[106783] in North American Network Operators' Group
Re: Coop Peering Fabric??
daemon@ATHENA.MIT.EDU (Patrick W. Gilmore)
Tue Aug 12 22:52:21 2008
From: "Patrick W. Gilmore" <patrick@ianai.net>
To: NANOG list <nanog@merit.edu>
In-Reply-To: <620fd17c0808121348w4529bb0m9a7704dbdf095827@mail.gmail.com>
Date: Tue, 12 Aug 2008 22:52:07 -0400
Errors-To: nanog-bounces@nanog.org
On Aug 12, 2008, at 4:48 PM, Paul Wall wrote:
> On Tue, Aug 12, 2008 at 8:32 AM, Patrick W. Gilmore
> <patrick@ianai.net> wrote:
>> Tons of others exist, in big and little markets. There's one in
>> 365 Main
>> SF, there's KleyReX in the same building as DE-CIX, Big APE in 111
>> 8th, NYCx
>> there too, ChicagoIX just opened, etc., etc.
>
> Excellent point on Europe.
>
> Not so much in the United States.
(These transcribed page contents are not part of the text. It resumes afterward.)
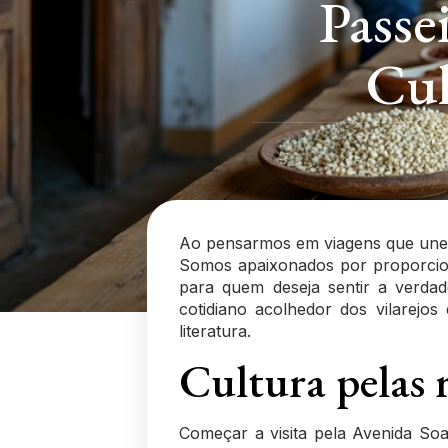
Passe
Cul
Ao pensarmos em viagens que unem 
Somos apaixonados por proporcion
para quem deseja sentir a verdad
cotidiano acolhedor dos vilarej
literatura.
Cultura pelas r
Começar a visita pela Avenida Soa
Do SFMIX, BIG APE, NYCX, etc 1)
> have more than a half dozen participants 2) exchange any traffic other
> than BGP keep-alives and ARP? :) I think not. When you look at why
> not, it's usually always predatory practices on the part of various
> collo and IX operators preventing widespread adoptation. If CHIX were
> doing real traffic, do you think Equinix would allow them to remain
> accessible from their suites, and in a cost-effective manner?
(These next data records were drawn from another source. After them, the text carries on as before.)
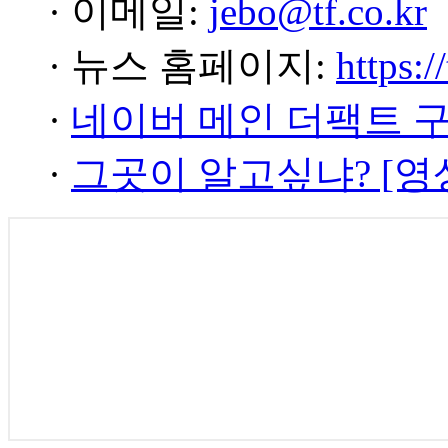
· 이메일:
jebo@tf.co.kr
· 뉴스 홈페이지:
https:/
·
네이버 메인 더팩트 
·
그곳이 알고싶냐? [영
I'm guessing the answer to 1 & 2 is yes. Proof of at least
participant count: <http://www.ny6ix.net/>.
>> Trust me, it _is_ being done.
>
> It's being done, just not on a large scale in the United States
> outside of the SIX.
Define "large". For instance, Atlanta IX had more traffic than PAIX
in the same building last I checked.
And how large does it need to be to save a network $300/month?